### DIRECTIVE
Copy out the records in full, word for word, without pictures.

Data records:
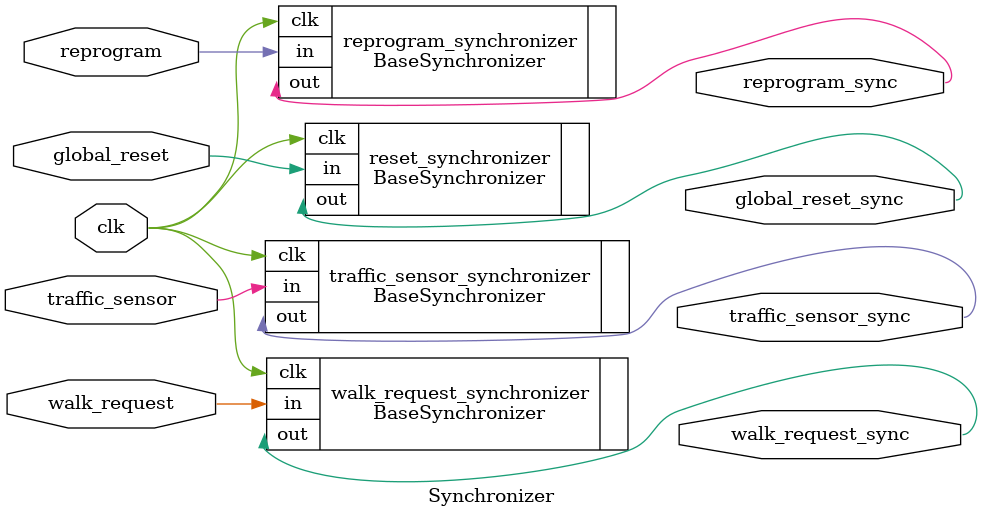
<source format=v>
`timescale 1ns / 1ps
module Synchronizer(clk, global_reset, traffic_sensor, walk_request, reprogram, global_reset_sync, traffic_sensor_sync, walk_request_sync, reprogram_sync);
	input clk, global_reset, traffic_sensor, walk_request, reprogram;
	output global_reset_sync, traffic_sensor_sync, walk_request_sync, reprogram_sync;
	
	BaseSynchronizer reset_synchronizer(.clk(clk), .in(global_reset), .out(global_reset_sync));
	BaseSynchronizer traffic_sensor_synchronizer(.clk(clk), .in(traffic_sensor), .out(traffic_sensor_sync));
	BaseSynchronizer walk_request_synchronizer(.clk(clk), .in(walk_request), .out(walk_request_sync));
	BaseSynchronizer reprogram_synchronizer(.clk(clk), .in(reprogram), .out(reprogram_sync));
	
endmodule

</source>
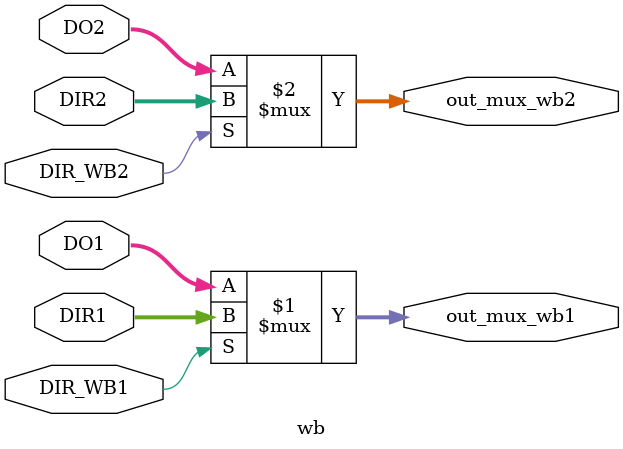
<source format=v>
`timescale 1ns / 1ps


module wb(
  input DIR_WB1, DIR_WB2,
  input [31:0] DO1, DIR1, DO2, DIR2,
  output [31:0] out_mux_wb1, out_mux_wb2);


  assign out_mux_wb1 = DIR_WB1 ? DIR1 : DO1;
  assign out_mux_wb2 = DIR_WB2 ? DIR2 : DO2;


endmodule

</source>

### RESPONSE AREA
<source format=v>
`timescale 1ns / 1ps
module Synchronizer(clk, global_reset, traffic_sensor, walk_request, reprogram, global_reset_sync, traffic_sensor_sync, walk_request_sync, reprogram_sync);
	input clk, global_reset, traffic_sensor, walk_request, reprogram;
	output global_reset_sync, traffic_sensor_sync, walk_request_sync, reprogram_sync;
	
	BaseSynchronizer reset_synchronizer(.clk(clk), .in(global_reset), .out(global_reset_sync));
	BaseSynchronizer traffic_sensor_synchronizer(.clk(clk), .in(traffic_sensor), .out(traffic_sensor_sync));
	BaseSynchronizer walk_request_synchronizer(.clk(clk), .in(walk_request), .out(walk_request_sync));
	BaseSynchronizer reprogram_synchronizer(.clk(clk), .in(reprogram), .out(reprogram_sync));
	
endmodule

</source>
<source format=v>
`timescale 1ns / 1ps


module wb(
  input DIR_WB1, DIR_WB2,
  input [31:0] DO1, DIR1, DO2, DIR2,
  output [31:0] out_mux_wb1, out_mux_wb2);


  assign out_mux_wb1 = DIR_WB1 ? DIR1 : DO1;
  assign out_mux_wb2 = DIR_WB2 ? DIR2 : DO2;


endmodule

</source>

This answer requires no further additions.